Portuguese Island is actually a desert(ed) island, devoid of structures aside from those erected by MSC to serve as shade, bar, restaurant and ablution facilities. Cruises typically organise shore excursions with preapproved tour operators – such as those offering snorkelling, jet-skiing, kayaking and the like – though you can also just go it alone if you like.

We ditched the crowds to wander along the shore through stunningly clear and warm water, tiny fish swimming around our feet and memories of hazy days in the Caribbean swimming in my head. It was blazingly hot and humid, so we flung our bags down on the baking white sand and submerged ourselves in the strait between the island and Inhaca Island just beyond.


Deep blue sea

Of course, being at sea means, well, being at sea. The Sinfonia may weigh 58 625 tonnes, but it’s still a speck in the ocean, gently riding the swells of the winds and currents. There’s nothing quite like a hangover in rough seas – you’re far more aware of your insides than ever – but most of the time it was gentle.
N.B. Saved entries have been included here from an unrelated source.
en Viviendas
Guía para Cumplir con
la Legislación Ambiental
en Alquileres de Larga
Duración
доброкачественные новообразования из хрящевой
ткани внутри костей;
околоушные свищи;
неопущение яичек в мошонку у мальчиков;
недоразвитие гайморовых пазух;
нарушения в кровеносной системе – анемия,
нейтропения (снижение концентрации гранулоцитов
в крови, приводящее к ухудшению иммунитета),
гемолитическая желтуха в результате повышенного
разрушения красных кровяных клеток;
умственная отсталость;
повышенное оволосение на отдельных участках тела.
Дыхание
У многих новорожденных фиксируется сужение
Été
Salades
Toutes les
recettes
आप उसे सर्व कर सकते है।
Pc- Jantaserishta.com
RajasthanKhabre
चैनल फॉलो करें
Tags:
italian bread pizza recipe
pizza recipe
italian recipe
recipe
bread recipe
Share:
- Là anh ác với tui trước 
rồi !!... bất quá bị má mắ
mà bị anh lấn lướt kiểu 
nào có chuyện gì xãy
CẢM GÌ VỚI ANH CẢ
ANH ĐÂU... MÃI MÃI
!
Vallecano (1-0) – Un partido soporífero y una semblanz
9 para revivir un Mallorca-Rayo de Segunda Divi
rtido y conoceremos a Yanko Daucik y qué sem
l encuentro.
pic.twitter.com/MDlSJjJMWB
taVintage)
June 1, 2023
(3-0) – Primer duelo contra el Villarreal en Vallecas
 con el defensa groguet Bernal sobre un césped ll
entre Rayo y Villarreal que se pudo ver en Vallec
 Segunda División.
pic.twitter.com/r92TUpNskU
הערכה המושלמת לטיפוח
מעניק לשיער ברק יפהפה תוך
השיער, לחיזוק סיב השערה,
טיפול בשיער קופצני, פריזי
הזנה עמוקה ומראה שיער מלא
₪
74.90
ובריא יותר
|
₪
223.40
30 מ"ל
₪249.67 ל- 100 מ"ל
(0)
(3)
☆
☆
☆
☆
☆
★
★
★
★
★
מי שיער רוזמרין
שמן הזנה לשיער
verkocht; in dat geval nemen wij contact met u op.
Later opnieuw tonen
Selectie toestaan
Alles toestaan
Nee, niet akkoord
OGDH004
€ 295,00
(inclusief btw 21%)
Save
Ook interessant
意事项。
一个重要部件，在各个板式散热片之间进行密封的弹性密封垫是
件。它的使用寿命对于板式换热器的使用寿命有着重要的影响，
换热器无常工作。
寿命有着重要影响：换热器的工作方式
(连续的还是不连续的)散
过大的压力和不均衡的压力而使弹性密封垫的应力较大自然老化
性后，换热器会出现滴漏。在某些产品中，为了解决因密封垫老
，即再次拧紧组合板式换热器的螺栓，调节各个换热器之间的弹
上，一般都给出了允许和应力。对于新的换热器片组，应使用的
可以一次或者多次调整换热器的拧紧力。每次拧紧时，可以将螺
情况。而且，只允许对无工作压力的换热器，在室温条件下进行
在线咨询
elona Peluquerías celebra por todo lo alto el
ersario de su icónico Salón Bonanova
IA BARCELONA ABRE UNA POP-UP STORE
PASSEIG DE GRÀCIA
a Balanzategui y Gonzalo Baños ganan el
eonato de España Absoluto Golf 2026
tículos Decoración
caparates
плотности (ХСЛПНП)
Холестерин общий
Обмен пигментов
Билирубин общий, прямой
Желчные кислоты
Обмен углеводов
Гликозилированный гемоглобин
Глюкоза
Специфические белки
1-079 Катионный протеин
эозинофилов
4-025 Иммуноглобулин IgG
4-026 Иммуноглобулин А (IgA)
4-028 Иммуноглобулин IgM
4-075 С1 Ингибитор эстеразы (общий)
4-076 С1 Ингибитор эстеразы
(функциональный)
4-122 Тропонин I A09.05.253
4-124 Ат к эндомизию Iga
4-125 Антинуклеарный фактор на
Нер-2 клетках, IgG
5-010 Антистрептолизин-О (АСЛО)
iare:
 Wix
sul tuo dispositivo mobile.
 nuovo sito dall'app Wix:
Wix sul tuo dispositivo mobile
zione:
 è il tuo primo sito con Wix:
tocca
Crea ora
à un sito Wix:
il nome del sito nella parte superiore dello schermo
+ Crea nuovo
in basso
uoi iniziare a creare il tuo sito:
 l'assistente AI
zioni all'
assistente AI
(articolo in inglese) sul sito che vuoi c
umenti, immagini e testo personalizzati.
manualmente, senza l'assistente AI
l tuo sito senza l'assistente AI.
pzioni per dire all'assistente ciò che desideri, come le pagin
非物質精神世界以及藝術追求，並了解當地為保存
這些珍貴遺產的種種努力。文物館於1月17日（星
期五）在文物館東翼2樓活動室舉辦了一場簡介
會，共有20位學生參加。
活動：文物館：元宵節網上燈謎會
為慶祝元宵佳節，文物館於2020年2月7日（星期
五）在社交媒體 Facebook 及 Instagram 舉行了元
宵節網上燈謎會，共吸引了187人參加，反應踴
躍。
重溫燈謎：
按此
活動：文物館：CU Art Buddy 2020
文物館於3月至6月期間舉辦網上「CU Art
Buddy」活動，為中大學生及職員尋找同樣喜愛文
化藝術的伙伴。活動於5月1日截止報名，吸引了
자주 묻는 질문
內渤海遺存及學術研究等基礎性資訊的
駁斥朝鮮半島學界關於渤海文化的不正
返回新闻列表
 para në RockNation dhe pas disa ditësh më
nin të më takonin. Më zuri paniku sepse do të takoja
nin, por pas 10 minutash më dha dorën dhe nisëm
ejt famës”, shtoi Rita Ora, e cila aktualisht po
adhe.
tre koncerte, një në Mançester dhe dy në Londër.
As my partner turned the occasional shade of green around the gills, I recounted, by way of comparison, tales of Caribbean seas so rough the drawers at the front desk would slide out and bump me in the legs as I stood there dispensing Dramamine with a cheery grin to staggering landlubbers. These tales did not help. So we checked into the spa and lay sprawled on heated, tiled loungers staring out over the vastness of the ocean, feeling at one with the rise and the fall of the horizon, hypnotised into reverie by the motion.


On our final evening, we watched a squall blow across the sea towards our ship, sheets of rain falling diagonally against a backdrop of clouds stained with crimson and purple and magenta. I thought back to my final night steaming into Miami all those years before, when we stood aboard the crew deck on the ship’s bow, watching a spectacular thunderstorm play out along the horizon as we crept closer to land and dawn, and marvelled at the parallels that play out in life, across time, circumstance and sea.

I still have the dreams. But maybe one day I’ll have one where I’m not in uniform, and those vast, imagined spaces are mine to explore at will.